====== Input ======
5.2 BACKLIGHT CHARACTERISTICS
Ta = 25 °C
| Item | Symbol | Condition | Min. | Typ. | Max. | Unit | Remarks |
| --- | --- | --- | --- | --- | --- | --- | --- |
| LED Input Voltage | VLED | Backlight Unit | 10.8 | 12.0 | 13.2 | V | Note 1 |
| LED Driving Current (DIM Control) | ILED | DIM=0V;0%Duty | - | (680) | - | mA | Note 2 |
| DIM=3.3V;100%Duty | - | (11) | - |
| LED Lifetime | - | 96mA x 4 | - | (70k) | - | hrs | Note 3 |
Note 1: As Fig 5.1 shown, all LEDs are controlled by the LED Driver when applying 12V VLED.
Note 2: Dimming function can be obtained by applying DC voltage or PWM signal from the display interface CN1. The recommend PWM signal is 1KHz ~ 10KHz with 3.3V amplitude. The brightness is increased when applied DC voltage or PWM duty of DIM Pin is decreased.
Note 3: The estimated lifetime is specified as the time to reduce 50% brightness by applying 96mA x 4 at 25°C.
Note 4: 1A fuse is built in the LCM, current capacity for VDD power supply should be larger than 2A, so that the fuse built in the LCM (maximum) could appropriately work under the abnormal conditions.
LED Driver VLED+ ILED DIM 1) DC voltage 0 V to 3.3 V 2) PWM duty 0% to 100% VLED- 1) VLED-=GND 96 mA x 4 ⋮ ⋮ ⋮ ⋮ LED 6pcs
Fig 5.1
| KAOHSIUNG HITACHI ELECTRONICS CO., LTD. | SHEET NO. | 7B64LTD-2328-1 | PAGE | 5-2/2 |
======
====== Input ======
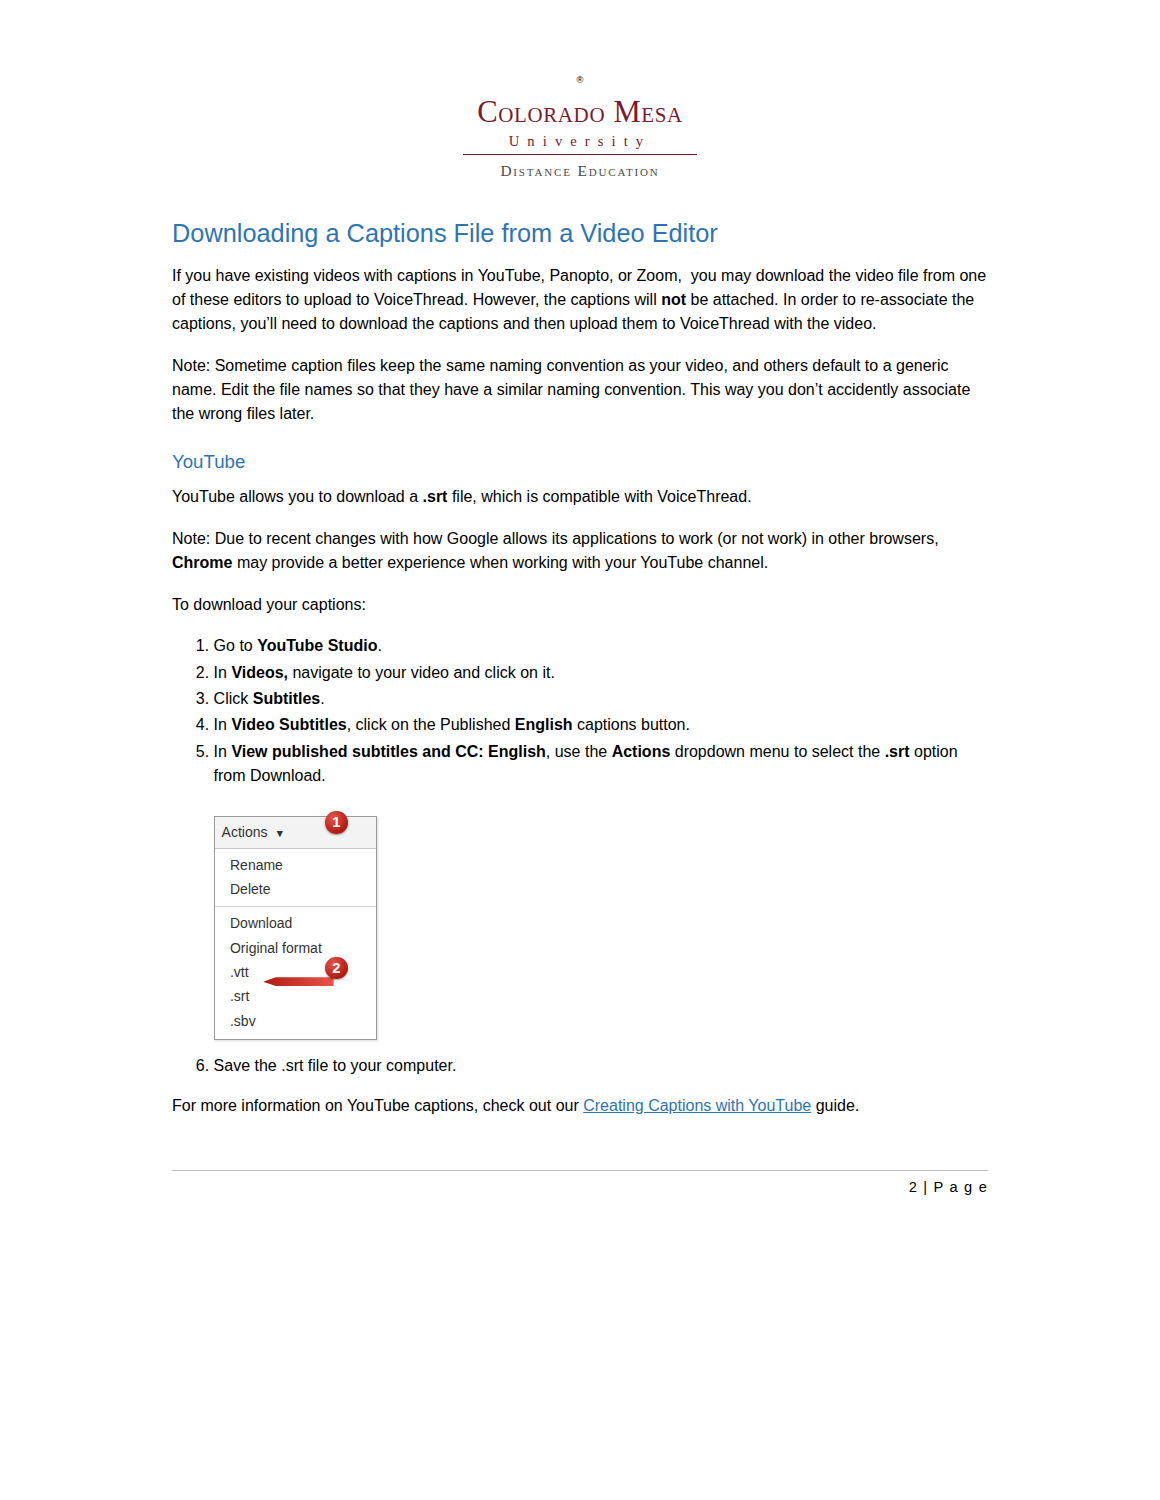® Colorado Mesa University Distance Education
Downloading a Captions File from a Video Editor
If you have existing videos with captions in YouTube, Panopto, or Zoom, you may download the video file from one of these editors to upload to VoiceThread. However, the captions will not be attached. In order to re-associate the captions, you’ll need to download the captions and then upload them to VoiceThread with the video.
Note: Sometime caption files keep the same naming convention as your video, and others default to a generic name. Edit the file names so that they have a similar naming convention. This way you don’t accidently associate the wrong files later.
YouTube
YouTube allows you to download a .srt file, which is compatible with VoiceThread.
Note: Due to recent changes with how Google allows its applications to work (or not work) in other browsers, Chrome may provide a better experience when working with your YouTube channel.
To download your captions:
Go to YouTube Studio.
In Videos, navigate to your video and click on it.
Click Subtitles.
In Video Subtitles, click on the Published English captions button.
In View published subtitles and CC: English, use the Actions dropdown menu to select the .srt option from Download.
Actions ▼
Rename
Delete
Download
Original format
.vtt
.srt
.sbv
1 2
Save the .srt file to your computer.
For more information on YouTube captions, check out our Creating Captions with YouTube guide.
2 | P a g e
======
====== Input ======
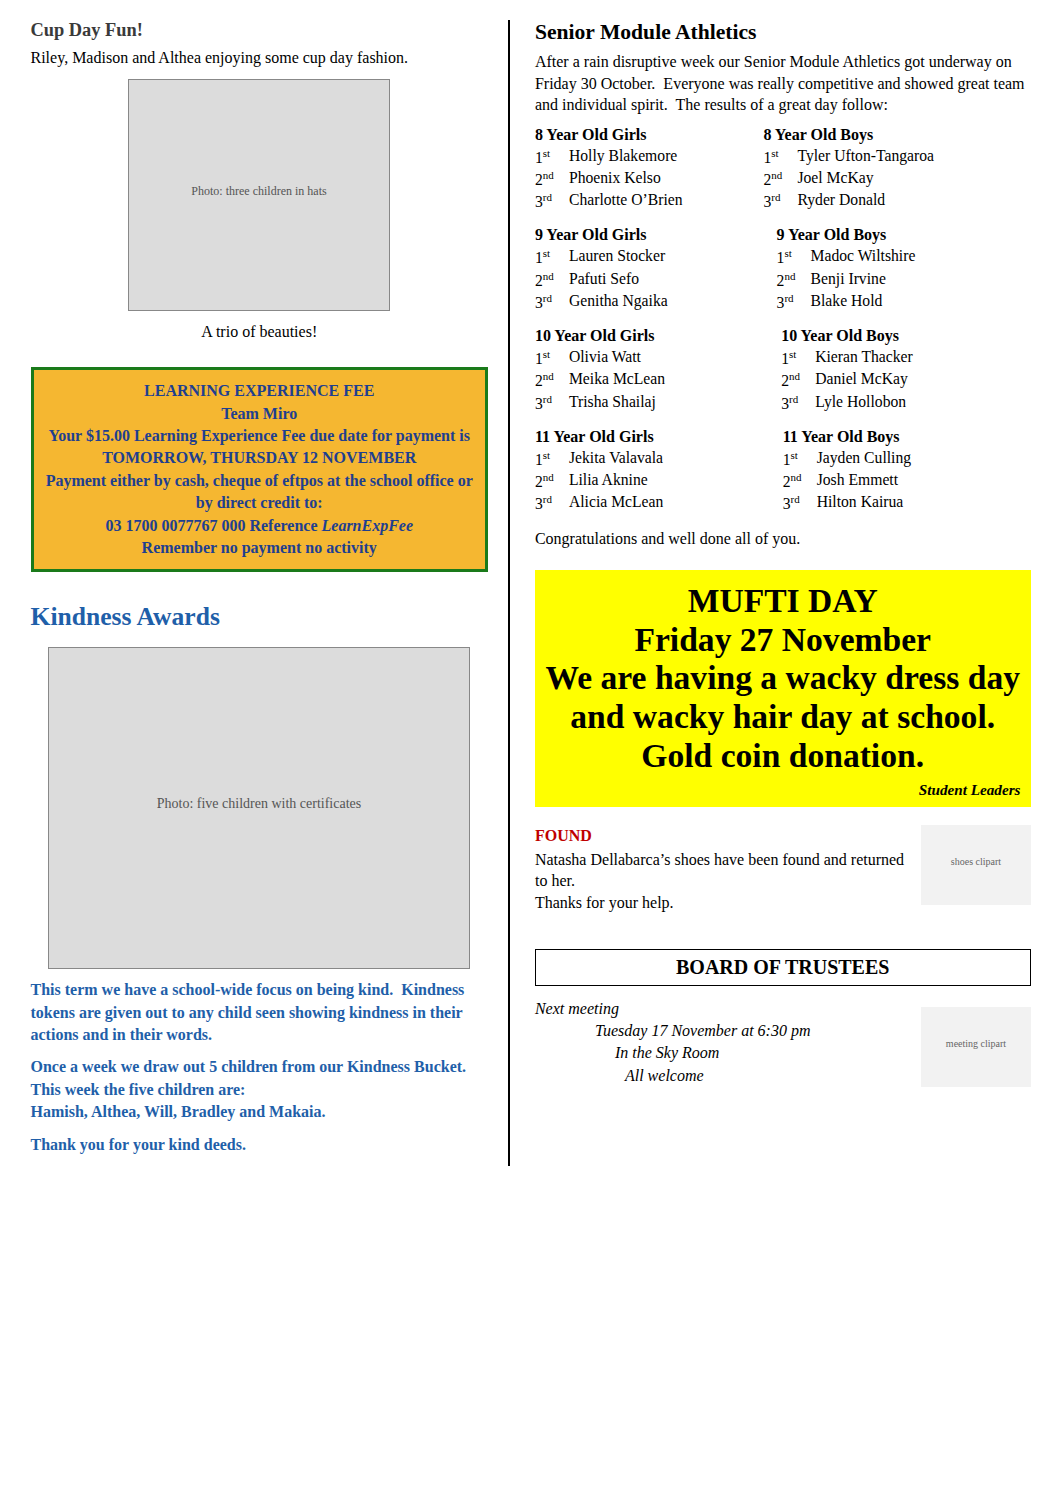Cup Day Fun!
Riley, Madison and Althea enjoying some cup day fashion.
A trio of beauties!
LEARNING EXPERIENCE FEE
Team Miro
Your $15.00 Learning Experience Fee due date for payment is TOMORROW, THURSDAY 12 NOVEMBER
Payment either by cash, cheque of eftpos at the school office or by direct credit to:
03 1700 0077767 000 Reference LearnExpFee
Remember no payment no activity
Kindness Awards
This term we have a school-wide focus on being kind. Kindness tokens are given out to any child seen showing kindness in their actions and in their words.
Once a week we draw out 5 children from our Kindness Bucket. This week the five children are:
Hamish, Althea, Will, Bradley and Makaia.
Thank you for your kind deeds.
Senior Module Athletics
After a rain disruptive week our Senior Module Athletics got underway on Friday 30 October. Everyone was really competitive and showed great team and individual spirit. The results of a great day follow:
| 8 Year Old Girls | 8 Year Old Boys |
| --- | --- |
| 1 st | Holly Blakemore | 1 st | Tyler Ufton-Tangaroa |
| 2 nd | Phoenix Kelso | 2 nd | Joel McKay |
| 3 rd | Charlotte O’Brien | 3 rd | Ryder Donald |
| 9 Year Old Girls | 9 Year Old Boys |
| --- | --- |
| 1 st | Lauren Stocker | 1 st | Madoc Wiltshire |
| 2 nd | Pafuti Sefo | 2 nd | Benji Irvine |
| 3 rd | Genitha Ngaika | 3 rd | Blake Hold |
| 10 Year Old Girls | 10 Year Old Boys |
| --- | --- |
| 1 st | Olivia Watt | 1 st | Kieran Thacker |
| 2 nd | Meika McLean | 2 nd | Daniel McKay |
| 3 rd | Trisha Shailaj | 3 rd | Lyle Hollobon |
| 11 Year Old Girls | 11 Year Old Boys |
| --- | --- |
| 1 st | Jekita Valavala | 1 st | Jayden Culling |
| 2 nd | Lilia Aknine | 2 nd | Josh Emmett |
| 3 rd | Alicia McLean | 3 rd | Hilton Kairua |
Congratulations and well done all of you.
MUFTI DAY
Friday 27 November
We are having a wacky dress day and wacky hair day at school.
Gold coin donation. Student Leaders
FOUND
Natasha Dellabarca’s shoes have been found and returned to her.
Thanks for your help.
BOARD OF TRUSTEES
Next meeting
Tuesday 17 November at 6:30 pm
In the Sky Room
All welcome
======
### What is being asked
Scan the records above for the string "VoiceThread", then report every line that contains it.

### Result of the task
If you have existing videos with captions in YouTube, Panopto, or Zoom, you may download the video file from one of these editors to upload to VoiceThread. However, the captions will not be attached. In order to re-associate the captions, you’ll need to download the captions and then upload them to VoiceThread with the video.
YouTube allows you to download a .srt file, which is compatible with VoiceThread.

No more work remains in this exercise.